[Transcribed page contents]
━━━━━━━━━━━━━━━━━━━━

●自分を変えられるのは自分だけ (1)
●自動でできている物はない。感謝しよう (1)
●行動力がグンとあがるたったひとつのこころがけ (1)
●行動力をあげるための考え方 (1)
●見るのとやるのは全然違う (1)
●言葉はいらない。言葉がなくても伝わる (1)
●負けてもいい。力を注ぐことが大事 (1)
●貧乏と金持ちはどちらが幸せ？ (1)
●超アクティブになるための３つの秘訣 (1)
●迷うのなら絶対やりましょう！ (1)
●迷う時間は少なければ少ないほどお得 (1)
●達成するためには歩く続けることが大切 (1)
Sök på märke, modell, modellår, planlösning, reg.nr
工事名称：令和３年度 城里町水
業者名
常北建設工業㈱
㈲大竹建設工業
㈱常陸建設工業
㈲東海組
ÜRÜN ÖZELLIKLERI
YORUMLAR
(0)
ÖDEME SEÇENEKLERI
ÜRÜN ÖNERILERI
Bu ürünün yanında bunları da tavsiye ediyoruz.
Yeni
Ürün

━━━━━━━━━━━━━━━━━━━━

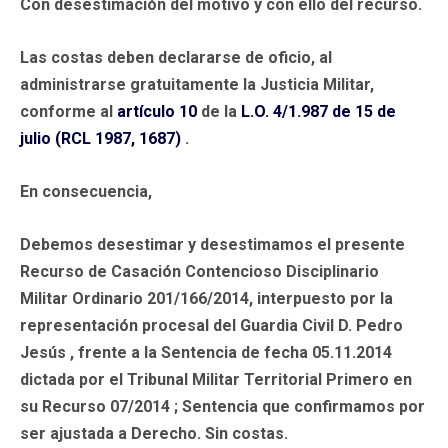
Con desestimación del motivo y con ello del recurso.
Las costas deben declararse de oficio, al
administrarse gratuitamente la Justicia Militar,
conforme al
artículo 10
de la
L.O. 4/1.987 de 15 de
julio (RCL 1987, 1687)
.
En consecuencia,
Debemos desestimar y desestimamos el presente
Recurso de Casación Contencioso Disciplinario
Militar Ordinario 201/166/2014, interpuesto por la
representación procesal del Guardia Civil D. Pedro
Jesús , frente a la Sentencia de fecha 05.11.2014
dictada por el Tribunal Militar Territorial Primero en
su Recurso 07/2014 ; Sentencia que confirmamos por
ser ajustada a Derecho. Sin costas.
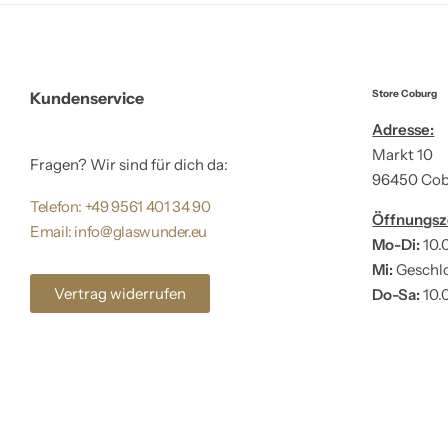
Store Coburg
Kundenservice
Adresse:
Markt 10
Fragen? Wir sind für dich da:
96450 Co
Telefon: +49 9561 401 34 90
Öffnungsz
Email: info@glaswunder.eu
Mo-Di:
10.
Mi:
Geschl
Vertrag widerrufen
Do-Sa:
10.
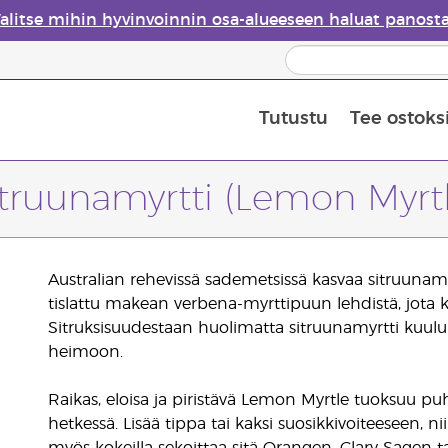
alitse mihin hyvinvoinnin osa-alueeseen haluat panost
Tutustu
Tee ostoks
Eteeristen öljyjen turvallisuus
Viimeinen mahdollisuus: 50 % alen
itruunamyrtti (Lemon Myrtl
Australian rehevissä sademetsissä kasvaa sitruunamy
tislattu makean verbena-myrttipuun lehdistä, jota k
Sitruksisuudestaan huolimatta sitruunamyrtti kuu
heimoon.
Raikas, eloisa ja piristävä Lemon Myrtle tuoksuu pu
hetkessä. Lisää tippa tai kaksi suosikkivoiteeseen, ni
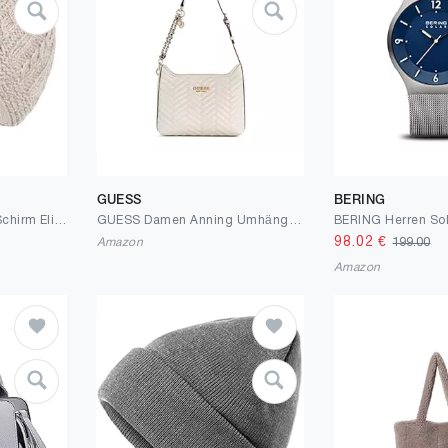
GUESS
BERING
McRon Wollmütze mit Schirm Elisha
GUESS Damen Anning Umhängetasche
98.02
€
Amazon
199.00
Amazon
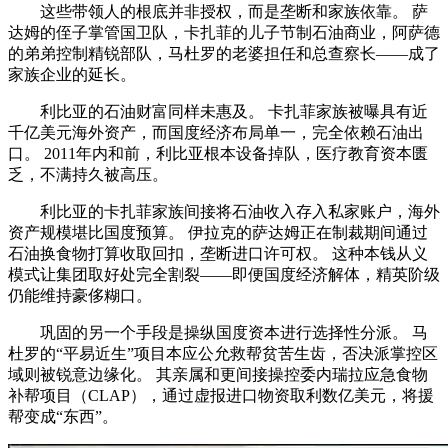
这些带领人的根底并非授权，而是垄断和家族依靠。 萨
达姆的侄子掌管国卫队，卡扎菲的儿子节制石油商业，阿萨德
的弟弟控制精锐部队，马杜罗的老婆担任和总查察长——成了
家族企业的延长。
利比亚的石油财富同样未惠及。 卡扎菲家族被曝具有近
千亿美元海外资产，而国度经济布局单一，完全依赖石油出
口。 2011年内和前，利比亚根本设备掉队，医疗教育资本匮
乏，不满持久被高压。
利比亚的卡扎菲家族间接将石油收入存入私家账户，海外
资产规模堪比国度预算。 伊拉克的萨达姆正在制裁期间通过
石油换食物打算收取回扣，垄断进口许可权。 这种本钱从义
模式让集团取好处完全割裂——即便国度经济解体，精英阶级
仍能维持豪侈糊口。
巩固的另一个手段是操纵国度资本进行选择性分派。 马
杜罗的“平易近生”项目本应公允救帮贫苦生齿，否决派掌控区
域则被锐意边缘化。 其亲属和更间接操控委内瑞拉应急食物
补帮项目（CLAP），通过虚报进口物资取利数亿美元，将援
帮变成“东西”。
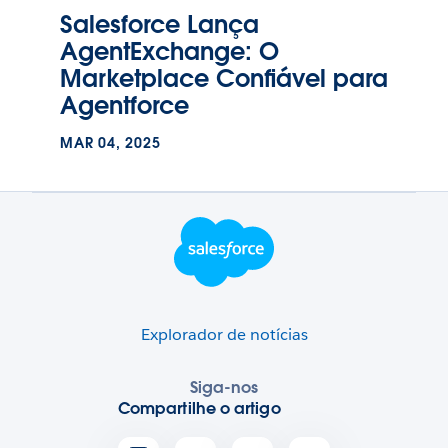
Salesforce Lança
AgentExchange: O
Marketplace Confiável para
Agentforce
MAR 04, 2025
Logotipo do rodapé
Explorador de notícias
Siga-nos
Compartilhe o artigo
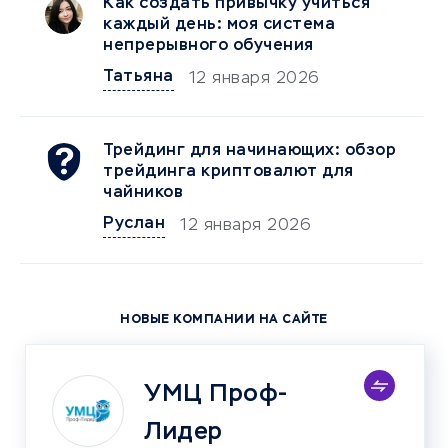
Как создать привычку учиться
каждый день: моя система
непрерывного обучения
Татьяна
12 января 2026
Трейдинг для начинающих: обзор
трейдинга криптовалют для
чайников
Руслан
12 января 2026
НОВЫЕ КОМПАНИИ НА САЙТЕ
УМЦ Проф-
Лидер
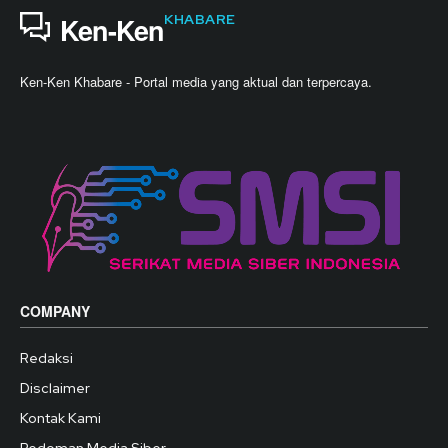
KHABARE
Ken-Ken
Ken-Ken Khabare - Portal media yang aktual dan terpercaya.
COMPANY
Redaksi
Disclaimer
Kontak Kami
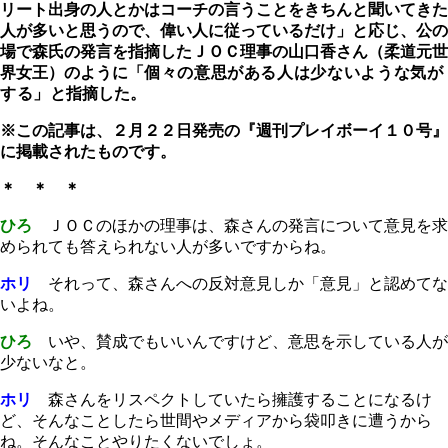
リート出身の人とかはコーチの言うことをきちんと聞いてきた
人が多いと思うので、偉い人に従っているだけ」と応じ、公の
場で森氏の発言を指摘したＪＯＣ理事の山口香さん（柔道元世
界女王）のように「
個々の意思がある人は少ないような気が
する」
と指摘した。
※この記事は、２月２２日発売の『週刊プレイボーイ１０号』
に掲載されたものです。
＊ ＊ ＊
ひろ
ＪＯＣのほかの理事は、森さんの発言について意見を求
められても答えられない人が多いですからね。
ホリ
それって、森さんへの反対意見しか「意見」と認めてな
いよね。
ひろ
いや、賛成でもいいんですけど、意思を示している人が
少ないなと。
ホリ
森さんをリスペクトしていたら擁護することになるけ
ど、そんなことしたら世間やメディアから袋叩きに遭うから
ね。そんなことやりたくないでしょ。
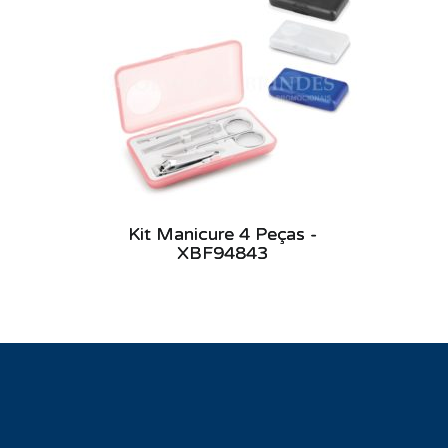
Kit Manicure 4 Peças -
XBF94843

━━━━━━━━━━━━━━━━━━━━

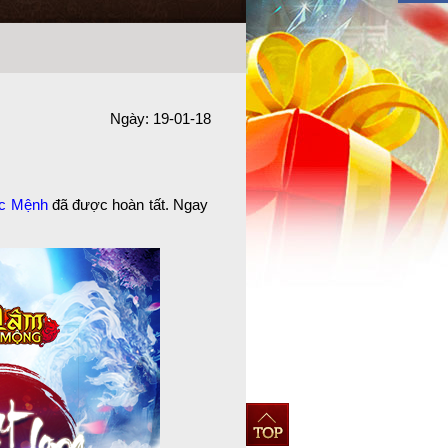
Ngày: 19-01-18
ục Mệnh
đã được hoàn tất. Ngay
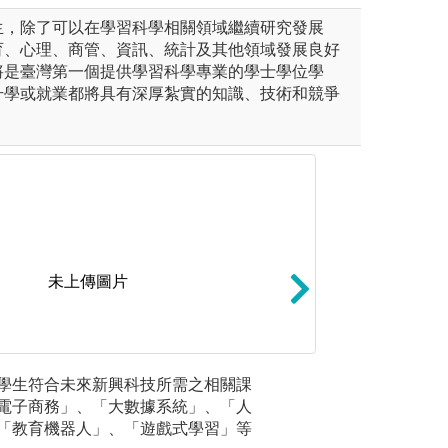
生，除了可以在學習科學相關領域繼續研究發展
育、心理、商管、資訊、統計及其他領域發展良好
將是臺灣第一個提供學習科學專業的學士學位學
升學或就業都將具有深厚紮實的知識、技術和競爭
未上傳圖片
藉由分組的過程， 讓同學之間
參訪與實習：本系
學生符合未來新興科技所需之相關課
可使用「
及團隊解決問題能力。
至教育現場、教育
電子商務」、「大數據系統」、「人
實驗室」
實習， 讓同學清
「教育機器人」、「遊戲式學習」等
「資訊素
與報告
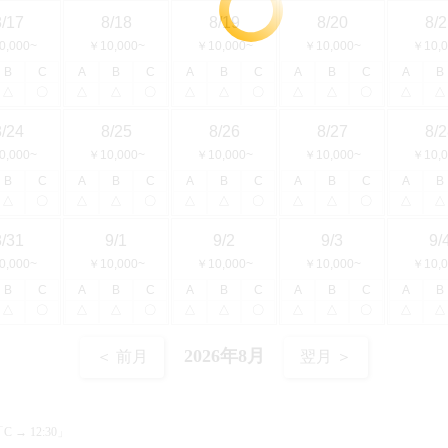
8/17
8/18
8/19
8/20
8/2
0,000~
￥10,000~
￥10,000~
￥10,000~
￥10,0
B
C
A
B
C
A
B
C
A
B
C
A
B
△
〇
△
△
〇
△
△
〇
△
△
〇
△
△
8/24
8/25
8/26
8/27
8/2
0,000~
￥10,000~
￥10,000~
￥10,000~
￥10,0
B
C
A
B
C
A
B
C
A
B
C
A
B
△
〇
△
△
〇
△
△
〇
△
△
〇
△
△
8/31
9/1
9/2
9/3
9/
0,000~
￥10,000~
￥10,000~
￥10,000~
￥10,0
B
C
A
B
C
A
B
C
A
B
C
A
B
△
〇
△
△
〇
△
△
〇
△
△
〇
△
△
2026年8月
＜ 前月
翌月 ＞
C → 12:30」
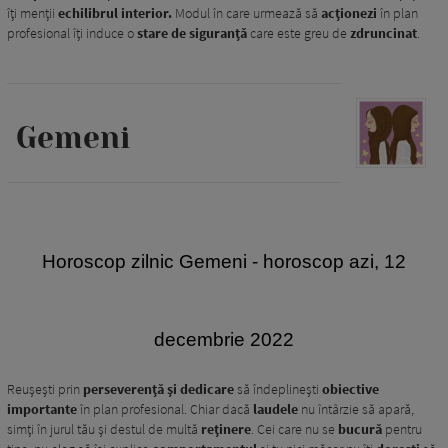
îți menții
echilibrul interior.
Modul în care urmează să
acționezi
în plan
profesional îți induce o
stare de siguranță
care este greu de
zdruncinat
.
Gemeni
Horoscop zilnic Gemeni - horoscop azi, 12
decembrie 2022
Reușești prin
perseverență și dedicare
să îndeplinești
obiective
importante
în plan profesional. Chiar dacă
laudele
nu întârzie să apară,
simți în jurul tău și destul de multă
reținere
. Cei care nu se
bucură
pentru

━━━━━━━━━━━━━━━━━━━━

**Exercise description:** Using the records above, print exactly the lines between the ones containing "Recurso de Casación Contencioso Disciplinario" and "口。 2011年内和前，利比亚根本设备掉队，医疗教育资本匮", inclusive, and nothing else; no pictures.

**Final answer:**
Recurso de Casación Contencioso Disciplinario
Militar Ordinario 201/166/2014, interpuesto por la
representación procesal del Guardia Civil D. Pedro
Jesús , frente a la Sentencia de fecha 05.11.2014
dictada por el Tribunal Militar Territorial Primero en
su Recurso 07/2014 ; Sentencia que confirmamos por
ser ajustada a Derecho. Sin costas.
Store Coburg
Kundenservice
Adresse:
Markt 10
Fragen? Wir sind für dich da:
96450 Co
Telefon: +49 9561 401 34 90
Öffnungsz
Email: info@glaswunder.eu
Mo-Di:
10.
Mi:
Geschl
Vertrag widerrufen
Do-Sa:
10.
alitse mihin hyvinvoinnin osa-alueeseen haluat panost
Tutustu
Tee ostoks
Eteeristen öljyjen turvallisuus
Viimeinen mahdollisuus: 50 % alen
itruunamyrtti (Lemon Myrtl
Australian rehevissä sademetsissä kasvaa sitruunamy
tislattu makean verbena-myrttipuun lehdistä, jota k
Sitruksisuudestaan huolimatta sitruunamyrtti kuu
heimoon.
Raikas, eloisa ja piristävä Lemon Myrtle tuoksuu pu
hetkessä. Lisää tippa tai kaksi suosikkivoiteeseen, ni
GUESS
BERING
McRon Wollmütze mit Schirm Elisha
GUESS Damen Anning Umhängetasche
98.02
€
Amazon
199.00
Amazon
这些带领人的根底并非授权，而是垄断和家族依靠。 萨
达姆的侄子掌管国卫队，卡扎菲的儿子节制石油商业，阿萨德
的弟弟控制精锐部队，马杜罗的老婆担任和总查察长——成了
家族企业的延长。
利比亚的石油财富同样未惠及。 卡扎菲家族被曝具有近
千亿美元海外资产，而国度经济布局单一，完全依赖石油出
口。 2011年内和前，利比亚根本设备掉队，医疗教育资本匮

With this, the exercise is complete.